Distance‐マイナス5cm‐
妹さん?を気にしつつ、取り敢えずあたしは焼いてきたクッキーを誠ママに渡し、促されるまま椅子に座った。
そこは所謂、お誕生日席。
誠はその斜め左の、もうフランス人形にしか見えない妹さん?の前に座った。
誠はあたしをご家族に紹介してくれた。
そのあと、ご家族の紹介をあたしに始める。
「これが母さん、これが父さん、で、こっちが姉貴。ちなみに六個上ね。

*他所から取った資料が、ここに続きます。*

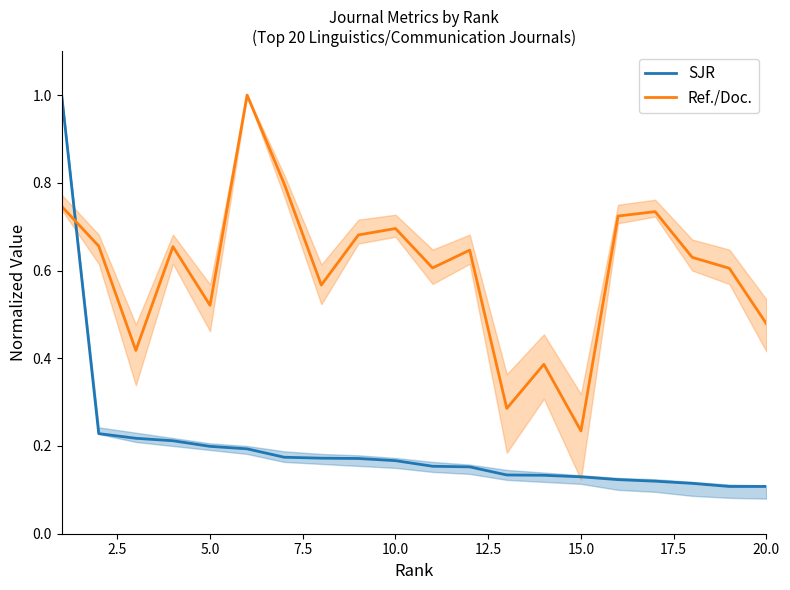

What are all the series names shown in the legend?

SJR, Ref./Doc.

で、こっちが……」
あたしは呼ばれたご家族の方を向いて、一人一人に笑顔で頭を下げた。
そして最後にフランス人形の紹介をしようと、誠が顔を向けた時。
「マコ、遅かったじゃない。ずっと待ってたのよ?」
フランス人形は眉を少し吊り上げて、遮るように言った。
――ん?マコ……?
「別に待っててくれなんて言ってねーだろ。俺はデートだったんだ」
誠はいつに無く乱暴な言葉遣いで、フランス人形に冷たく言った。
「そーゆう言い方ないでしょ!?待っててあげたんだからお礼くらい言いなさいよ」
それに対しフランス人形も、眉を更に吊り上げ言い返す。